* WHAT NEEDS TO BE DONE *
For the word "COVID", give the number of lines in these entries that contain it, with nothing else.

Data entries
◇ ◇ ◇ ◇ ◇

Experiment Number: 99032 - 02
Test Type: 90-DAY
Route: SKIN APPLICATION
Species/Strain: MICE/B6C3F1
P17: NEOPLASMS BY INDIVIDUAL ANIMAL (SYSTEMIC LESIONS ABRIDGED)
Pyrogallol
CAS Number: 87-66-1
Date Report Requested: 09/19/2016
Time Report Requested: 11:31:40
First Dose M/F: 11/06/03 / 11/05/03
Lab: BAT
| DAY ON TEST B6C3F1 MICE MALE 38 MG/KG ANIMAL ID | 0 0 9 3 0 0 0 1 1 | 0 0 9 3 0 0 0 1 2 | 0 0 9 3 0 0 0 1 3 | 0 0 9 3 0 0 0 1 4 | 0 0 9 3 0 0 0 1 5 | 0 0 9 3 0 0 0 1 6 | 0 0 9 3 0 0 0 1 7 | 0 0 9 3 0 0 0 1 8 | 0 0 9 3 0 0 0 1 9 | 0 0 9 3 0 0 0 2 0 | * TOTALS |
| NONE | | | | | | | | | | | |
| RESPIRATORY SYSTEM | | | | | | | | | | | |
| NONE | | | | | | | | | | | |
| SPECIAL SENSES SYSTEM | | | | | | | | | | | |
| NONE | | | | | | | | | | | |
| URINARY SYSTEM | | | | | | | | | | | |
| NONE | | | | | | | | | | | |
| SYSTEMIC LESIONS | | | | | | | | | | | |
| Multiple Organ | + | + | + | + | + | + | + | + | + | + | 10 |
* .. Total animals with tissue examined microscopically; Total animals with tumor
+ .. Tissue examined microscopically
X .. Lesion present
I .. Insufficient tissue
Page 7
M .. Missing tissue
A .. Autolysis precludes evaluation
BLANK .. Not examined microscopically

◇ ◇ ◇ ◇ ◇

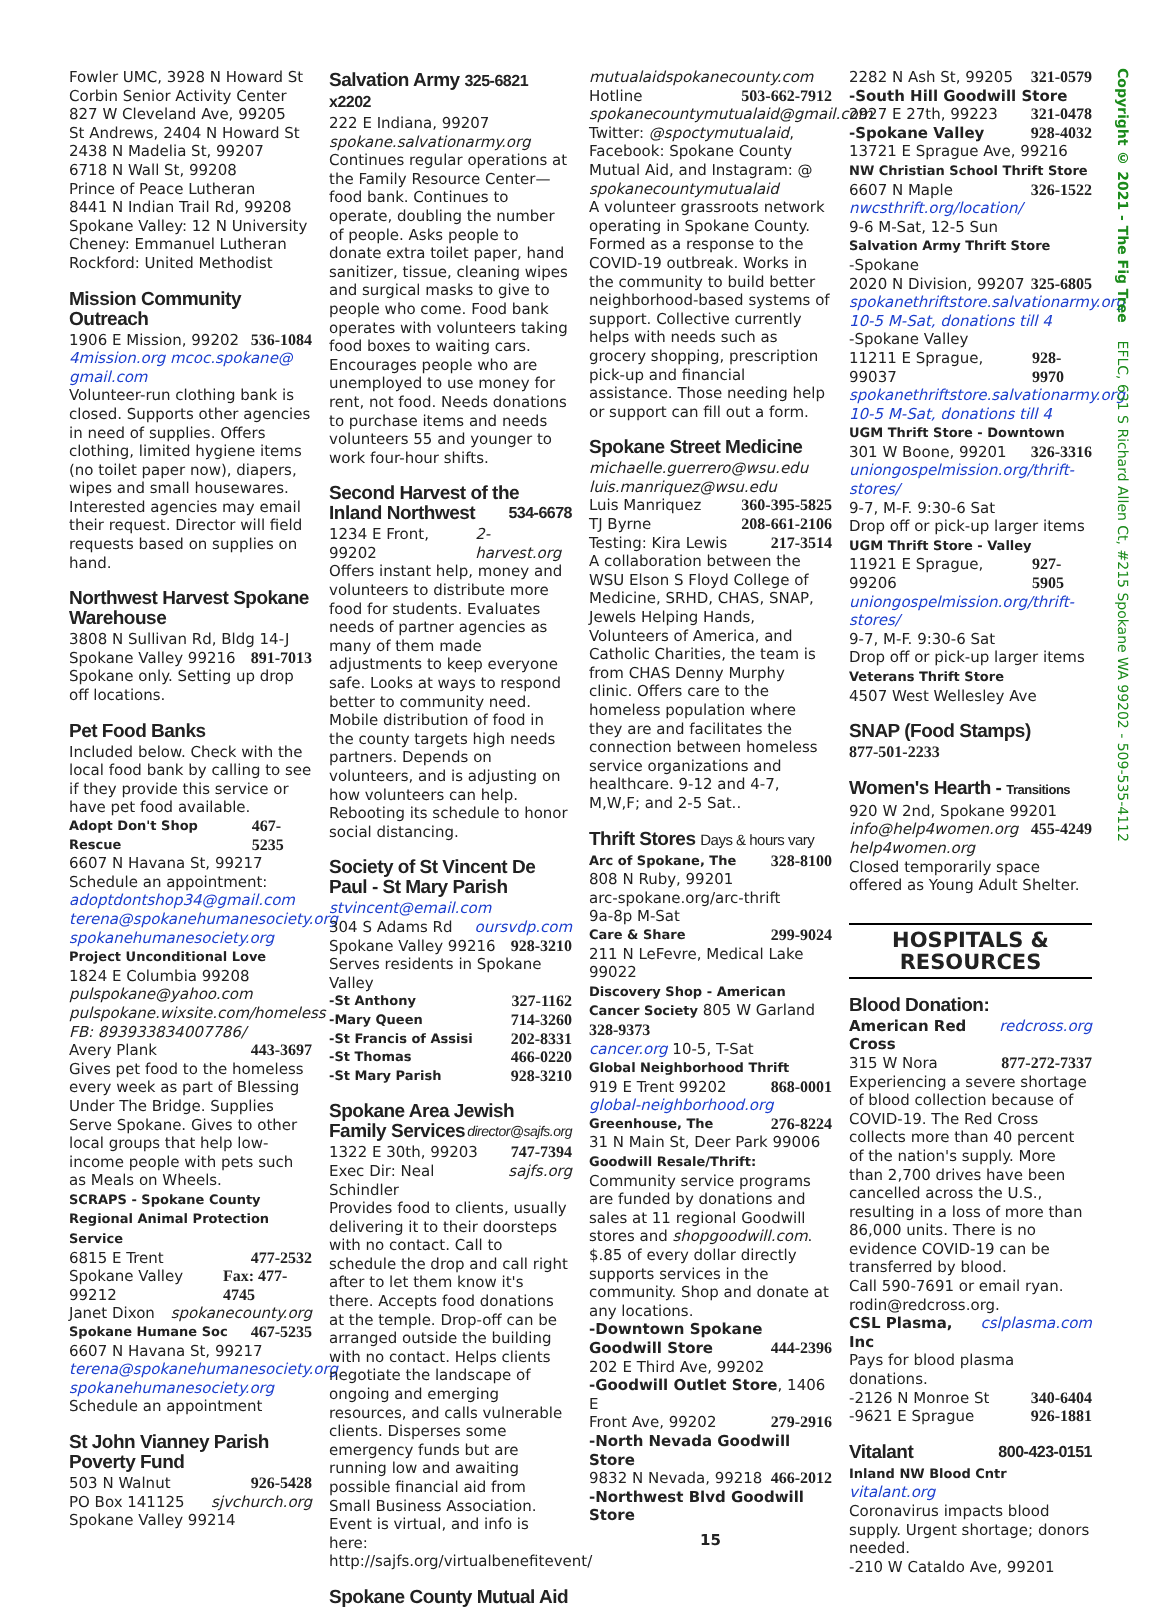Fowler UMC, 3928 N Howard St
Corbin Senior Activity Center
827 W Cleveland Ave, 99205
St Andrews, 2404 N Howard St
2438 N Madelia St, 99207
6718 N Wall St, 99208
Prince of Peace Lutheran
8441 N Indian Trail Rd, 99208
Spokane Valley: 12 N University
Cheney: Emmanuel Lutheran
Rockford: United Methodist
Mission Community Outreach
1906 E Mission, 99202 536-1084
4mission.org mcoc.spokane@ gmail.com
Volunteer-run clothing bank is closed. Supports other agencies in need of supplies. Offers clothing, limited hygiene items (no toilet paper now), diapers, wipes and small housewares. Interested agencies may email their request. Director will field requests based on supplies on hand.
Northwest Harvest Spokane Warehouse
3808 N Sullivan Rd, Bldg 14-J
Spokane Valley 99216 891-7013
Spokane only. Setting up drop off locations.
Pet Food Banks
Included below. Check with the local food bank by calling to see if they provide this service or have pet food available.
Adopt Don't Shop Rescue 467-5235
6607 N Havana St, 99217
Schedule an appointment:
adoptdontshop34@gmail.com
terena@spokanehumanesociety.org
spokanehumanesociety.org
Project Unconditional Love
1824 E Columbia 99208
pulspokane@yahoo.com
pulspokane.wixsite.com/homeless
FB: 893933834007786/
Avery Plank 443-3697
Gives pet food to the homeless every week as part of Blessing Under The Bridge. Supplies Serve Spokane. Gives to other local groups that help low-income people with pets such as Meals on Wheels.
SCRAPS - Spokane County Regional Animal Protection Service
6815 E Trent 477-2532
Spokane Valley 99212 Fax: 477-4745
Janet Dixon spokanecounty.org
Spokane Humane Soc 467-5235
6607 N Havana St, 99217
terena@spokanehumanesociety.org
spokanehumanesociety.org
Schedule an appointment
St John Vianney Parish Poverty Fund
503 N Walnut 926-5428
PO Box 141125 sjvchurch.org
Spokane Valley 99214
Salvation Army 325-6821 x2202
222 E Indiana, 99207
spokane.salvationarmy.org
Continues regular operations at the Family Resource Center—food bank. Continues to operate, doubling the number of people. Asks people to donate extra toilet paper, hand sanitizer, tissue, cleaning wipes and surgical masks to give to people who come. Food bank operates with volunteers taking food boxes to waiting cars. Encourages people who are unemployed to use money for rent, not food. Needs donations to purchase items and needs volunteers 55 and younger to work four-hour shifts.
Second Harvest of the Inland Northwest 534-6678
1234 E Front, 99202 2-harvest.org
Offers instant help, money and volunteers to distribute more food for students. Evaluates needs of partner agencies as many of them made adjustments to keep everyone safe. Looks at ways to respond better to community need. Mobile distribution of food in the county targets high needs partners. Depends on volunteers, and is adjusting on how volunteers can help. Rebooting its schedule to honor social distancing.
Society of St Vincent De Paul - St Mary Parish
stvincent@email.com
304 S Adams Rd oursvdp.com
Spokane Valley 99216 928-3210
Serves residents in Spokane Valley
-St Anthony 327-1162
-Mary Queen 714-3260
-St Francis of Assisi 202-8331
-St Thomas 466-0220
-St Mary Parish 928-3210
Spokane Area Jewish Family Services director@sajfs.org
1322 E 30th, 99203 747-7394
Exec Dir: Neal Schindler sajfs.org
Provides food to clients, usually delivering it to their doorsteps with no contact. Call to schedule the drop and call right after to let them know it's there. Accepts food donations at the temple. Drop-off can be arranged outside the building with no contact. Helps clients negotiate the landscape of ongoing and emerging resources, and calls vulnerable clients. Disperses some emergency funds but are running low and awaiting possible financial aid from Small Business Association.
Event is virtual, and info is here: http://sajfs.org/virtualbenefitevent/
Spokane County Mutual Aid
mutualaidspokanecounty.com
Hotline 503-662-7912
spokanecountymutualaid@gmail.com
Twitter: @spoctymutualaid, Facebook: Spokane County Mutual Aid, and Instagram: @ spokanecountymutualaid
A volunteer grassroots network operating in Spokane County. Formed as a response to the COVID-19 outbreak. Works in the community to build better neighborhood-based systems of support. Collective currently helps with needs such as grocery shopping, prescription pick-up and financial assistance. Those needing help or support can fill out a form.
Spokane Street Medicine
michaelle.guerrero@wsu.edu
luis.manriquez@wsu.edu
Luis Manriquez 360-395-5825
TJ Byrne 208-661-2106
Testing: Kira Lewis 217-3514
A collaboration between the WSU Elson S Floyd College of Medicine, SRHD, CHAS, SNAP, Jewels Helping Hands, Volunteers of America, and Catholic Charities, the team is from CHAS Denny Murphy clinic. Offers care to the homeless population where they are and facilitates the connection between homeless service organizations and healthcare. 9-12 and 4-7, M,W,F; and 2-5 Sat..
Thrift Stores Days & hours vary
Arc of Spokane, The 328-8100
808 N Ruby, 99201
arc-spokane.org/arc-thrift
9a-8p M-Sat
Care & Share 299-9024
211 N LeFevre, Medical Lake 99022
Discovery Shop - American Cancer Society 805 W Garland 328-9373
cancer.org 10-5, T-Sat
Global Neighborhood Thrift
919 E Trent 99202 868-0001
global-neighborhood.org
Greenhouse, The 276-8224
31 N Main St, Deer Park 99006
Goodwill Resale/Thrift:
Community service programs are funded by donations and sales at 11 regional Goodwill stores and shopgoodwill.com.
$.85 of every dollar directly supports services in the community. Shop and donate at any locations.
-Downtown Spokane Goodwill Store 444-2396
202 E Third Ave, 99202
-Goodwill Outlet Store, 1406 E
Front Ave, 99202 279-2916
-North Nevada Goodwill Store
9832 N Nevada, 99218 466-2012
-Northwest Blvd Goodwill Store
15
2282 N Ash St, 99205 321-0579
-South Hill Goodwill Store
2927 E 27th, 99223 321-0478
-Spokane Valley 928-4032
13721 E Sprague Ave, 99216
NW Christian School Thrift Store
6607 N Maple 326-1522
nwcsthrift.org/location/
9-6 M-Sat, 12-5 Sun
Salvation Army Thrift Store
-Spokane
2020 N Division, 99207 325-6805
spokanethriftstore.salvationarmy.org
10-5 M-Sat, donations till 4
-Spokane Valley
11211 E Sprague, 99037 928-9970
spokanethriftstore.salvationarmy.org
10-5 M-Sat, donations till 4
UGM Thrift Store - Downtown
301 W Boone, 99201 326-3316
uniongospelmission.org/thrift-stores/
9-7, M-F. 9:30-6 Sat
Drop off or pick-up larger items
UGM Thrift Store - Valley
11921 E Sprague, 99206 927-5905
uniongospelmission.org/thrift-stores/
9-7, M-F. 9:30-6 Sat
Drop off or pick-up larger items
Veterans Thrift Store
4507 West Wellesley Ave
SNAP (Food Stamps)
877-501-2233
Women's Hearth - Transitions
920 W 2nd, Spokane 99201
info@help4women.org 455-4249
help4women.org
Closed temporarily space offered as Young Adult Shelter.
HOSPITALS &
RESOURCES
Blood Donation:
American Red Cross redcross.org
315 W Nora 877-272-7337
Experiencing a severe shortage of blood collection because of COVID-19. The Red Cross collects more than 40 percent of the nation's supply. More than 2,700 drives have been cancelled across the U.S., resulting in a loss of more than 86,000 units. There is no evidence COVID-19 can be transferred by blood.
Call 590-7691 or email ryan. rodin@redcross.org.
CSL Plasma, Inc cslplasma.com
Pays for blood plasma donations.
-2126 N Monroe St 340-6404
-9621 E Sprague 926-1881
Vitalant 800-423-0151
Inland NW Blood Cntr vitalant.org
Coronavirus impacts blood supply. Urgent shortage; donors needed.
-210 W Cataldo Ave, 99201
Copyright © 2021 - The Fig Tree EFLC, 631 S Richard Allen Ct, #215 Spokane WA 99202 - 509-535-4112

◇ ◇ ◇ ◇ ◇

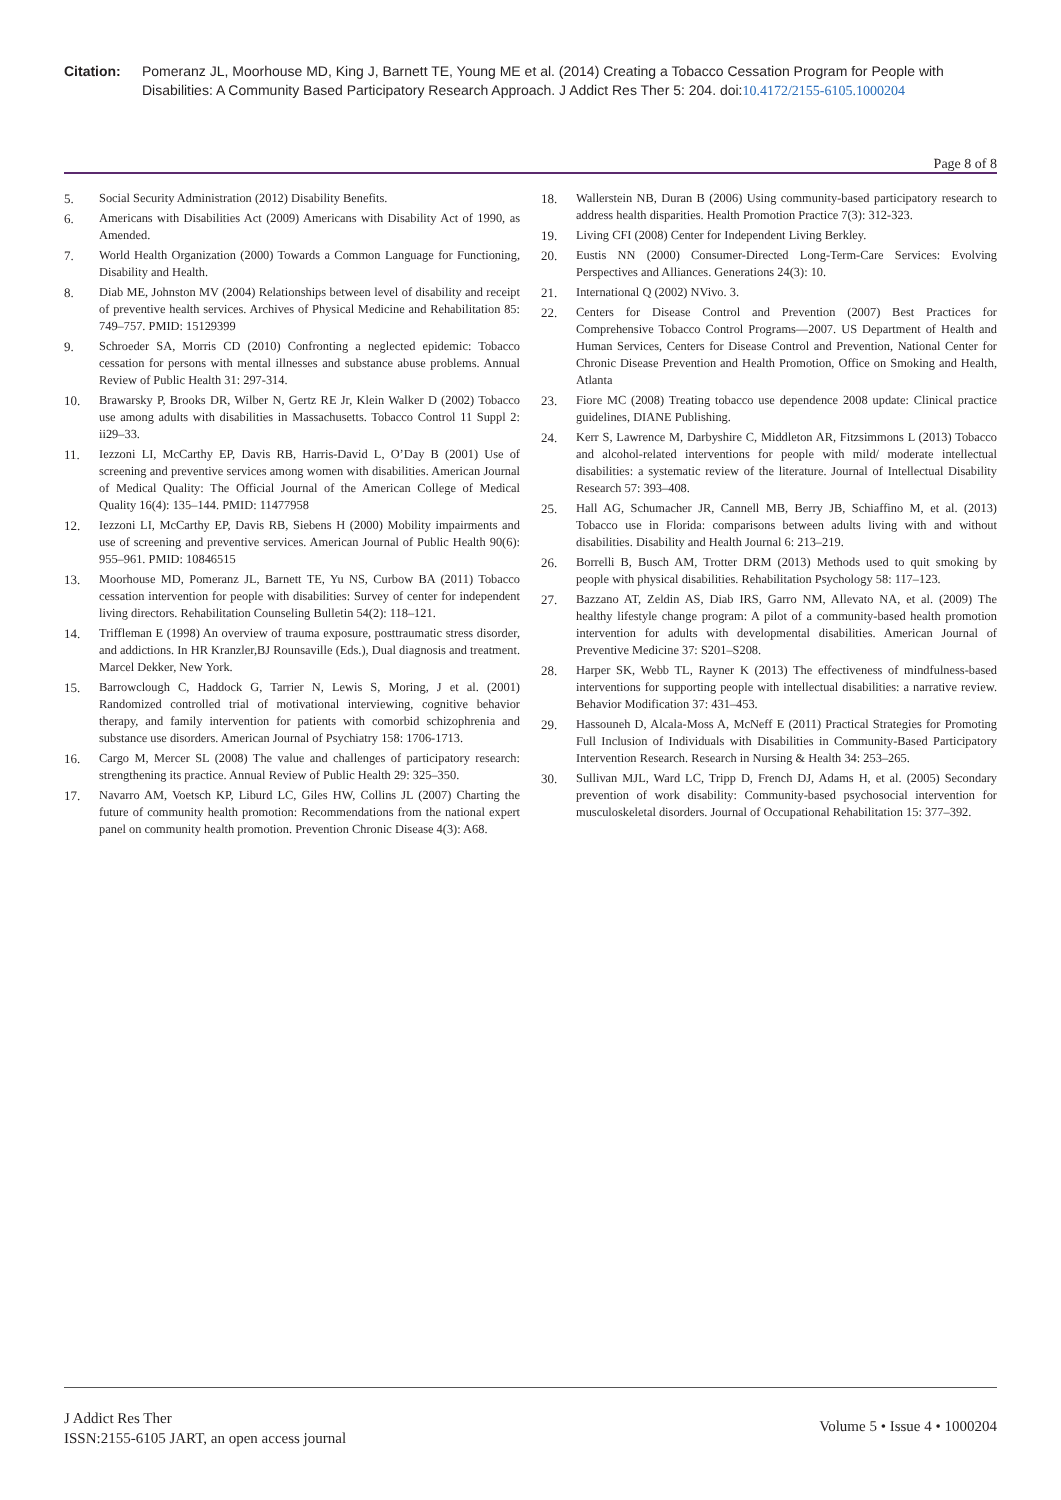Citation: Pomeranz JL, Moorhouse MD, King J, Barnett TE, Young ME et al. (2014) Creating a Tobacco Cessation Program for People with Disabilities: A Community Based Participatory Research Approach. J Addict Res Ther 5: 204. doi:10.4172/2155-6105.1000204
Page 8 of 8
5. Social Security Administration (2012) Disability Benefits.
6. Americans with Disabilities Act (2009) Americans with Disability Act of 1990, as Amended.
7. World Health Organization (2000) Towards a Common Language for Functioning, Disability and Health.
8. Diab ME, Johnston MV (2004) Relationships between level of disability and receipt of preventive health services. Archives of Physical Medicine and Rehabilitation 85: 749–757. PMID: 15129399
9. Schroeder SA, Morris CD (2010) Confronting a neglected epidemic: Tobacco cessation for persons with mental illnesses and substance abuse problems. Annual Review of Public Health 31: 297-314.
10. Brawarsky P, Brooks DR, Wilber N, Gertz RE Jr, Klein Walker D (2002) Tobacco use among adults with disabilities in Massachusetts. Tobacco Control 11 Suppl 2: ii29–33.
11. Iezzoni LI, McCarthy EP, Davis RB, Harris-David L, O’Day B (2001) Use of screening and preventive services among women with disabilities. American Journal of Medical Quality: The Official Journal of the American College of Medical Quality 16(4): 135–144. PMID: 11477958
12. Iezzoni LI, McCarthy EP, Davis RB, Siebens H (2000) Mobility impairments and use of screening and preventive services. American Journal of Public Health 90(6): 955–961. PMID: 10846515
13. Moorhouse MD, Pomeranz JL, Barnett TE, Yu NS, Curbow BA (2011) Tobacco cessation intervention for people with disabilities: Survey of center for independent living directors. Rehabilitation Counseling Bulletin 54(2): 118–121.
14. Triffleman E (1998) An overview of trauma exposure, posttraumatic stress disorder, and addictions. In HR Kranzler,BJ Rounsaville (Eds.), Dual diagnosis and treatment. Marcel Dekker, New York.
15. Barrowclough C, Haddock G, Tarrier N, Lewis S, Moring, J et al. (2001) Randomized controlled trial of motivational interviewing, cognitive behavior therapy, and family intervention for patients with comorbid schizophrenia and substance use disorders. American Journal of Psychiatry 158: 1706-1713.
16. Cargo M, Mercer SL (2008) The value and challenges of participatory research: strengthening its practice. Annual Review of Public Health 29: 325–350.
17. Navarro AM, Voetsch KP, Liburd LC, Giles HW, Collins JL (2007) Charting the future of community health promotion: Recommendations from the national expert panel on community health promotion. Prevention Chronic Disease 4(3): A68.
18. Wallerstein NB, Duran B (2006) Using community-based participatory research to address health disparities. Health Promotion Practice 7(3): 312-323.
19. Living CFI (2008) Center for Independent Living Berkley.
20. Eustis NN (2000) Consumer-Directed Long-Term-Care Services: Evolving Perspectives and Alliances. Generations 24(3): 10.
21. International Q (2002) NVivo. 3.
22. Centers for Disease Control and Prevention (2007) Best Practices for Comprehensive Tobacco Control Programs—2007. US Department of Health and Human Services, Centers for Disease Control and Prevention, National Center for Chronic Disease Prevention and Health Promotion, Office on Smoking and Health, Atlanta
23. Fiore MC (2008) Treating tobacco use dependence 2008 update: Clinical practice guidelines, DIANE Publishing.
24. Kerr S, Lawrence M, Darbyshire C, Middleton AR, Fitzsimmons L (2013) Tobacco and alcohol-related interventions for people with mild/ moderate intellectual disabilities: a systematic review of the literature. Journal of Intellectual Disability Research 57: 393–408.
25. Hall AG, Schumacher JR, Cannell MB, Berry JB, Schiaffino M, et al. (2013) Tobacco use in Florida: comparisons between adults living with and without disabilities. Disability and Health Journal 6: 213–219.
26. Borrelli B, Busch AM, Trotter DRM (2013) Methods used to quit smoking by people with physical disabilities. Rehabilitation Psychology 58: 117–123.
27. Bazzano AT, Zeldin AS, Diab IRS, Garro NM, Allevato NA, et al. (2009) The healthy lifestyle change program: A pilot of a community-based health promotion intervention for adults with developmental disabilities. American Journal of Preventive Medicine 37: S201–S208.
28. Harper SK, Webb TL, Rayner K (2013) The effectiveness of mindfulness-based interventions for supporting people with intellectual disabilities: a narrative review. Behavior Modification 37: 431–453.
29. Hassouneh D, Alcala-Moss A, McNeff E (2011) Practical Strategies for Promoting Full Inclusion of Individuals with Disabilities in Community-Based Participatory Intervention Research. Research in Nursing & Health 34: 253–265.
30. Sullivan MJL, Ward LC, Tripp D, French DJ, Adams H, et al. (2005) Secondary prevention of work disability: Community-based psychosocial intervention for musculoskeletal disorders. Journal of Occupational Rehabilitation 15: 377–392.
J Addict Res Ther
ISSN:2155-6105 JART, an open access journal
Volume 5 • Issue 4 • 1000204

◇ ◇ ◇ ◇ ◇

* TASK RESPONSE *
2